Return the lines beginning at the one that contains "Pizza Night, Perfected" and running to the end of the records, exactly and with nothing else. Omit pictures.

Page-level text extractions
= Beginning of Section =
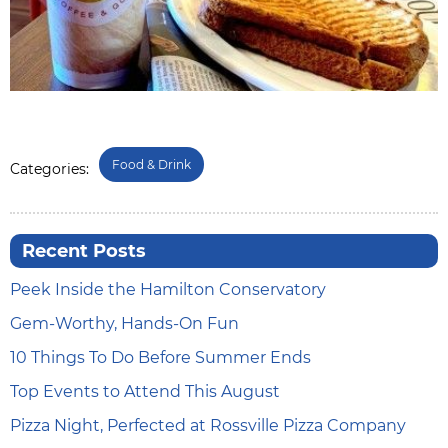
Food & Drink
Categories:
Recent Posts
Peek Inside the Hamilton Conservatory
Gem-Worthy, Hands-On Fun
10 Things To Do Before Summer Ends
Top Events to Attend This August
Pizza Night, Perfected at Rossville Pizza Company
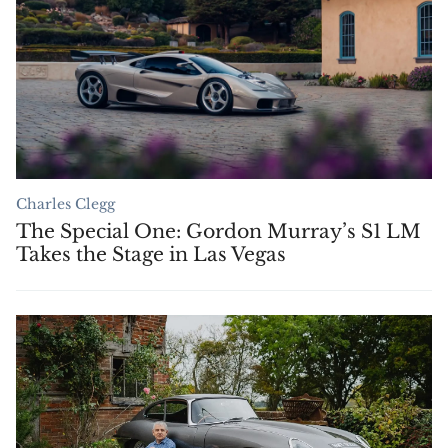
Charles Clegg
The Special One: Gordon Murray’s S1 LM
Takes the Stage in Las Vegas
= End of Section =
» RESPONSE:
Pizza Night, Perfected at Rossville Pizza Company
Charles Clegg
The Special One: Gordon Murray’s S1 LM
Takes the Stage in Las Vegas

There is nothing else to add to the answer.